Indus Valley Civilization Culture:
The Harappan (Sindhu) Civilization had shown various examples of Art & Culture work there. In the excavation process, Sculpture, Seals, Pottery, Gold Jewellery & Terracotta, bronze, steatite figures had been found.
The terracotta and gold figures were of King-Priest which had a beard and patterned robe. Another figure was found of a Dancing Girl made up in Bronze. It is only 11 cm high and was in a post of some sort of dancing.This proves that there were sources of entertainment and they followed a very good & systematic culture.

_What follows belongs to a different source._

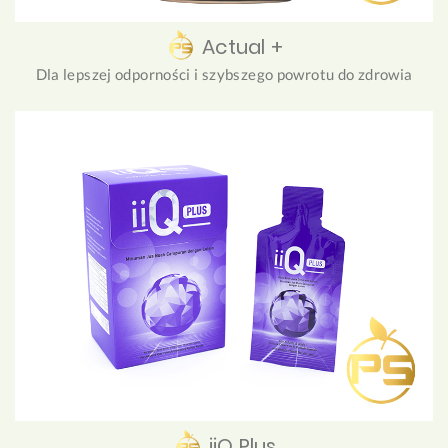
Actual +
Dla lepszej odporności i szybszego powrotu do zdrowia
iiQ Plus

Now, the terracotta work includes utilization of animal images like Cows, Bears, Monkeys and Dogs. Meanwhile in the process, ornaments like Necklaces, Bangles and other jewellery were also found.
How Indus Valley Civilization (IVC) Declined?
The termination or decline of Harappa Civilization was noticed around 1800 BCE. According to some theories, A nomadic, Indo-European civilization “Aryan” invaded the Indus Valley Civilization and conquered all the areas. Similarly, many archaeologists believed that the decline was faced because of bad climatic conditions.
Some of the scholars believed that drying of the Saraswati River led to the decline of Harappa Civilization. It was noticed around 1900 BCE. There were many theories propounded on the decline of the Indus Valley Civilization, among which this was also believed that changes in the river pattern segregated the large civilization into smaller one which was termed as Late Harappa Culture.
Some of the scholars also suggested that IVC climate developed cooler, drier and a tectonic event which had led to the diversion of the river, which was the source of living of IVC people. By around 1700 BCE, most of the Indus Valley (Harappa) Civilization had been abandoned and now the excavation is still on the banks of the Indus River to find more about this largest civilization.